I was watching a clip of popular daytime talkshow “The Real” and the topic of the segment was children. One of the hosts, Jeannie Mai was put on the spot and openly discussed her opposition about having children. When discussing this she mentioned how her husband— even on agreeing early in the relationship that they weren't in a rush to have children— now longed for fatherhood. Mai expressed how she wasn't really ready to have children, just because she didn’t want to. And when she said this, she was re-affirmed on how her choice to not have children was temporary because its what every women wants essentially.

Watching this reminded me of a time this past winter break when I was catapulted into a conversation about my future, and the never-failing topic of children surfaced. There was a time in my life that I did want children, and I say that like it was so long ago, as if I’m not on the cusp of 20. But in this conversation, and like lots of conversations I have, it seems as if people can’t understand what boundaries are. Let me explain; when people generally ask about my future, the normal conversation surfaces: a good career, husband, dog, kids. I want all of that, except the kids part. When people hear this, they suddenly look at me as if was the most pitiful thing they’d ever seen in their life. And, I don’t know if it could be that I’ve already made a harrowing decision so early in my life, or that society’s expectation tells people that women are supposed to want children, but I, like a lot of women, just don’t want them. You should see the reaction people give me after I tell them I don’t want kids. Every time I mention it, its almost like my contribution to society has been diminished. What generally follows after I tell people I don’t want kids is an emotionally violent response as to why I will have, and want children in the future. It generally goes something like this:

“Oh don’t say that. You're gonna want children in the future. You’re going to be lonely. You’re not going to find a husband either because men want a family…”

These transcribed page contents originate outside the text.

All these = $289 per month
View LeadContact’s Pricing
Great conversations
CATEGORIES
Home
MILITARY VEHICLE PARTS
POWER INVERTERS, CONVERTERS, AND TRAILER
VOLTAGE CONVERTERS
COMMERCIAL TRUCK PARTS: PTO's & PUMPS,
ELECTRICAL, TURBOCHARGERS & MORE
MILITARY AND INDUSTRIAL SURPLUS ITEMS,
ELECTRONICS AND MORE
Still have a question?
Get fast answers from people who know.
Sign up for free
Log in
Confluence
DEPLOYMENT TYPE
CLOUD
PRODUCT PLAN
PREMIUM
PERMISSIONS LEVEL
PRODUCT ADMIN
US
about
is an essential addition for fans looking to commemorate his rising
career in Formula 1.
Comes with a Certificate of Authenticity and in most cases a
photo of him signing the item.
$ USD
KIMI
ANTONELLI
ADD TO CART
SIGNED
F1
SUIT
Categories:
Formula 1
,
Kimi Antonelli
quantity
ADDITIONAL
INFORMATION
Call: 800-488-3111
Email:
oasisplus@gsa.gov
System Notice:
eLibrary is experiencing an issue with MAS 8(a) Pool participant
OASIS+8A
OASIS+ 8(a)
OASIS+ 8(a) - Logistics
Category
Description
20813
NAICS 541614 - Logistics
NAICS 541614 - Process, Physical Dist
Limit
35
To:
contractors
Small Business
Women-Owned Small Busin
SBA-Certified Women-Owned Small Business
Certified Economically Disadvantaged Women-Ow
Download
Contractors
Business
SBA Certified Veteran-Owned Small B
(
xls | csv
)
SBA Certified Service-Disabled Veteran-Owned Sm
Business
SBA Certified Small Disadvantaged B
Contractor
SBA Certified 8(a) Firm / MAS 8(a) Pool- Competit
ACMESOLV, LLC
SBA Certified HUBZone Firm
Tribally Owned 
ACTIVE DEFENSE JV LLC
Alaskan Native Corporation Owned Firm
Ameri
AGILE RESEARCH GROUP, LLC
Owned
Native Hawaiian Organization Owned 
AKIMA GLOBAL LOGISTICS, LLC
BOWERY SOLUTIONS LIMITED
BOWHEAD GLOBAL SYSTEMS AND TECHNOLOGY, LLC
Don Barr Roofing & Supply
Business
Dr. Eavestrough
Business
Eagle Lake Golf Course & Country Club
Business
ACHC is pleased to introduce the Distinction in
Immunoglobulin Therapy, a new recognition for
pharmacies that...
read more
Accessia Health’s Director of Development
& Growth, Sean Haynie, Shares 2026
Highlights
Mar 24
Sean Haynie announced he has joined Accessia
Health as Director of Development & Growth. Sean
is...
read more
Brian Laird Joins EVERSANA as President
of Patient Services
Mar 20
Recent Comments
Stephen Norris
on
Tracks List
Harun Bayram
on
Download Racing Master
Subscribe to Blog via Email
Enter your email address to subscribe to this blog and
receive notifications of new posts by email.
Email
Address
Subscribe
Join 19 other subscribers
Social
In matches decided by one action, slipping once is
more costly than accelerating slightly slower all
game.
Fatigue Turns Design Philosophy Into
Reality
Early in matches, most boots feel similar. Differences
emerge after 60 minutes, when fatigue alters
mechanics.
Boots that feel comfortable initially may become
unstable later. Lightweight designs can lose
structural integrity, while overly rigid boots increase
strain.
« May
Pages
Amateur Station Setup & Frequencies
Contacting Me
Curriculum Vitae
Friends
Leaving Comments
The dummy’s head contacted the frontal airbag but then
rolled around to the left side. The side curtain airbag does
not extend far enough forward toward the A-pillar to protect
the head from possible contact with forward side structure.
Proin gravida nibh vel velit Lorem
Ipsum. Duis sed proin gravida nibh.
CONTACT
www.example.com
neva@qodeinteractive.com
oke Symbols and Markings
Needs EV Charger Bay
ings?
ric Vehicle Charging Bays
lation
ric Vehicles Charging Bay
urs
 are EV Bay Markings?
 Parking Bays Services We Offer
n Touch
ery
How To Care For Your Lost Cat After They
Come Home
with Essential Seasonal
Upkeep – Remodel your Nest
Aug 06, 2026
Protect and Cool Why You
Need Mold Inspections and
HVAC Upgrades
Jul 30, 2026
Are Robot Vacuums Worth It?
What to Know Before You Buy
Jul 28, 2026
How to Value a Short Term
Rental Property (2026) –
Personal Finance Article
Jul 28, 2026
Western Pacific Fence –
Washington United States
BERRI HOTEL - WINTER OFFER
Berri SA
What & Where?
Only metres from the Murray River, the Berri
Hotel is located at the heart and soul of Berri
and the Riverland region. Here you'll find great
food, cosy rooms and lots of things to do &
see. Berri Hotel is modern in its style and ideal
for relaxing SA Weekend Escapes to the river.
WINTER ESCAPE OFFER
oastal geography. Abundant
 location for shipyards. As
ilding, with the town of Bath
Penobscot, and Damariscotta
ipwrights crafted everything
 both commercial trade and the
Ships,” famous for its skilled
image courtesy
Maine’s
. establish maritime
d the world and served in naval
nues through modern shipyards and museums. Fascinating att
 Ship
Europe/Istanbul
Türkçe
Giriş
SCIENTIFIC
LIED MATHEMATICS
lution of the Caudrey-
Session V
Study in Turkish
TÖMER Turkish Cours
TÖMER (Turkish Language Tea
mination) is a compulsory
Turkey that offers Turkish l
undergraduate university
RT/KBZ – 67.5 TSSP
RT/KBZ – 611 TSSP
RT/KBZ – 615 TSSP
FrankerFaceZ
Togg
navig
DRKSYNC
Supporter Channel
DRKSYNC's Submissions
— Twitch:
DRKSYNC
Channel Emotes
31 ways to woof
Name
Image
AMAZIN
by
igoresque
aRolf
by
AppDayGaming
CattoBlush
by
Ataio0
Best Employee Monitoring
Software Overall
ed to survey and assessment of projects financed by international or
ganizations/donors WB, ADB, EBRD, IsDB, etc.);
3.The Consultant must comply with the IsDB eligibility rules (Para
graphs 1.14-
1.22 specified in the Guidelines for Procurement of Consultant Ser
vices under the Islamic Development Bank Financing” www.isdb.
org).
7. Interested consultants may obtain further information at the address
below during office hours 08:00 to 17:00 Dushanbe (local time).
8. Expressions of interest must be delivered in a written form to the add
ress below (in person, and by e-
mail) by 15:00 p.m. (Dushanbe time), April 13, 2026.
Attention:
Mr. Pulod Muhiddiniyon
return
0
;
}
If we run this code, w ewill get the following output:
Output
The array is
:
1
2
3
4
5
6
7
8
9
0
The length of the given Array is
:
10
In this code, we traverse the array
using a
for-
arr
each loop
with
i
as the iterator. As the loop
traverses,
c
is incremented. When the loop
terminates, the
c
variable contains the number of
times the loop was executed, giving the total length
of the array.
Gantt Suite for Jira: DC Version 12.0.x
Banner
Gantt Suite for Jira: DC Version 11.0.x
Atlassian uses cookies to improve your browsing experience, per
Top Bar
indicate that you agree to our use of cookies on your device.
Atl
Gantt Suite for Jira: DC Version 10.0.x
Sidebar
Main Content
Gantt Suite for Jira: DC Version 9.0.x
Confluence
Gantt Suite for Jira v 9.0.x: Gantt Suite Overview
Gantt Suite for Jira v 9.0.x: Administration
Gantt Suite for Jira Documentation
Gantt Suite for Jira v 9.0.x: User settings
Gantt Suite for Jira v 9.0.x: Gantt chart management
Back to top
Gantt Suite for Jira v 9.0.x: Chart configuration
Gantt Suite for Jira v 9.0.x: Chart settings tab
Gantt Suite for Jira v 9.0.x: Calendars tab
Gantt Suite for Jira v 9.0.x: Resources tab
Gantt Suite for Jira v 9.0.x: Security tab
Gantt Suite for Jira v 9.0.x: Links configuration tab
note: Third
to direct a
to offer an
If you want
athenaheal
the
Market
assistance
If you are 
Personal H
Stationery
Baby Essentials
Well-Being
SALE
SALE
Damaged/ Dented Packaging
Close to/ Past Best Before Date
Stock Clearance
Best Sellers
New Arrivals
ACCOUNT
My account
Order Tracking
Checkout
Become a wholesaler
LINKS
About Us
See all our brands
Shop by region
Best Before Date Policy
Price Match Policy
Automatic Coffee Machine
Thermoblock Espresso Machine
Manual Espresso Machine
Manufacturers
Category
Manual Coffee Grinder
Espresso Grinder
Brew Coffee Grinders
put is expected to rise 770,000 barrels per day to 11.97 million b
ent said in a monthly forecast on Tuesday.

Are your expectations of me that my sole purpose on this earth is only so that I can bear children? Do you not see me as a person, a human? My future comes at the expense of what? Loneliness? Why do you only see me as a prop? If you want children, have them all, but don’t force your expectations on me. You don’t tell men the same thing. Why tell women? But, can we also talk about how my body, my being, is now for the purpose for what men want? Please forgive me in advance if I didn't know that my life on this earth is to serve men. My womanhood is not determined by how motherly I am supposed to become.

I find it so crazy that little girls are pushed into being “motherly” early in life. Did you notice at the store the toy aisle for little girls are stocked with “Baby Alives’ and family-esque barbies? Catered toward a market for little girls, maternalism is pushed on little girls at an early age, while across the aisle little boys are showered with toy cars and trucks, action figures, and robots. I’m not anti-motherhood. I am anti force-feeding motherhood.

When she was alive, I watched my grandmother adopt so many people as her own children. My mom said when she asked my grandmother what she wanted to be in life, my grandmother would always respond “a mother”. And so she was, to many people, deserving and undeserving. And maybe that’s why I don't want children. Maybe because I watched her mother so many. But I wonder today if I told someone that my life goals were to be a mother, would they argue? And there’s absolutely nothing wrong wit

h that, but if I say I don’t want children why argue and try to convince me that I do?

We live in a society that expects women to want children because we’re women and that’s what were supposed to desire. And it doesn't matter how many times we say we don’t society tells us that we do. But society needs to understand is that my womanhood and matriarchal attributes are not mutually exclusive.